Quando o socorro chegou, a jovem já não estava mais respirando e seu coração parecia ter parado de bater. Desacordada, Anna foi levada às pressas para o Hospital Universitário do Norte da Noruega, em Tromsø.

Imagem meramente ilustrativa do modelo de helicóptero que levou Anna para o hospital / Crédito: Wikimedia Commons

 

Choque térmico

Logo que a mulher foi colocada na cama do hospital, inconsciente, os médicos ficaram surpresos ao perceber que ela tinha uma temperatura corporal de 13,7 ºC. Aquela era uma condição sem precedentes: nenhum corpo jamais passou pela mesma situação.

Frente à paciente fria, completamente branca e sem pulso, a médica Mads Gilbert esperava pelo melhor. No geral, a expectativa era que o choque da água gelada tivesse feito o cérebro de Anna desacelerar, protegendo-a de danos maiores.

Ainda sem sinais de vida, a jovem foi conectada a diversos aparelhos, que fizeram com que o sangue voltasse a circular por suas veias, agora oxigenado.

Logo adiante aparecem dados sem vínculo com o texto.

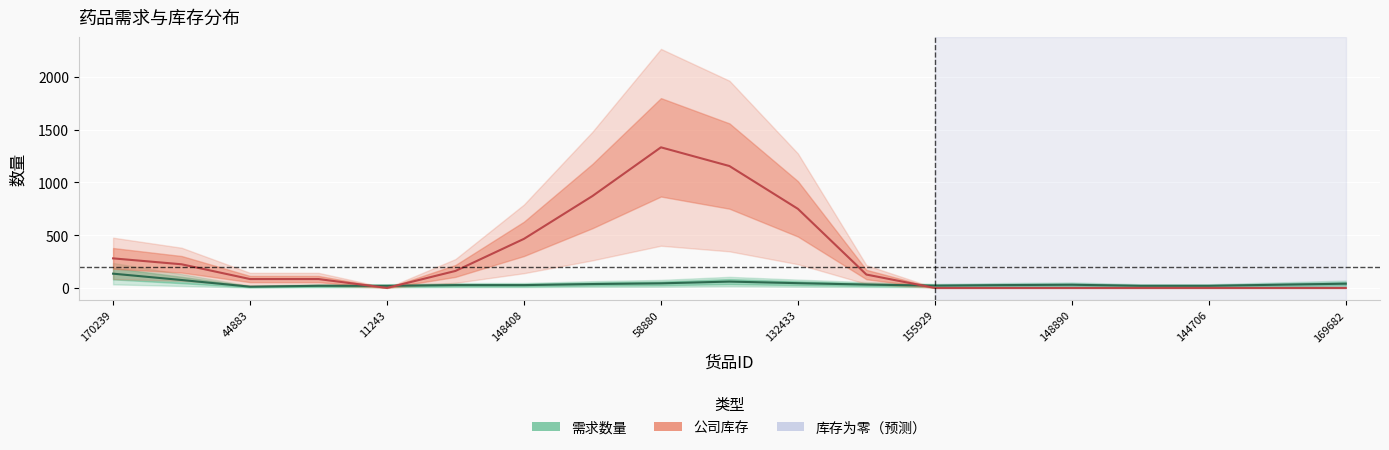

At how many categories does at least one series exceed 1131?

2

Em questão de poucas horas, o corpo de Anna começou a esquentar, atingindo uma temperatura aceitável.

Anna Bågenholm em entrevista / Crédito: Divulgação/Youtube/BBC

 

Recuperação inesperada

Na tarde do dia seguinte à internação, quase 24 horas depois do acidente, o coração da paciente voltou a bombear sangue por conta própria. Para os médicos, foi uma conquista inacreditável. Para os familiares e amigos, foi um verdadeiro milagre.

Ainda que os eletrocardiogramas de Anna já indicassem um forte batimento cardíaco, a jovem demorou para acordar. Nesse sentido, ela apenas abriu os olhos depois de 12 dias internada, sob os cuidados incansáveis da equipe médica.

A recuperação foi lenta, já que os nervos da radiologista foram bastante danificados pela água congelante, mas Anna voltou a se movimentar sem sequelas em pouco mais de um ano. Apesar dos pesares, ela estava bem e sua vida não estava mais em risco.

Imagem de Anna Bågenholm em 2000 / Crédito: Divulgação/Youtube

 

Grandes mudanças

O caso drástico de Anna — que teve seu coração parado por horas — fez com que muitos médicos mudassem a forma de enxergar mortes por hipotermia. Antes da jovem, nenhum paciente do hospital norueguês havia sobrevivido às condições extremas.

Entre 1999 e 2013, todavia, graças à recuperação de Anna, nove em cada 24 pacientes da instituição sobreviveram à paradas cardíacas hipotérmicas. Agora, os especialistas até mesmo induzem a hipotermia em pacientes, para usar a desaceleração do cérebro a favor da recuperação completa.

Anos depois do acidente e de seu tratamento, Anna Bågenholm está totalmente recuperada e vive uma vida normal com amigos e família. A única diferença é que, agora, ela trabalha no mesmo hospital que salvou sua vida, na Noruega.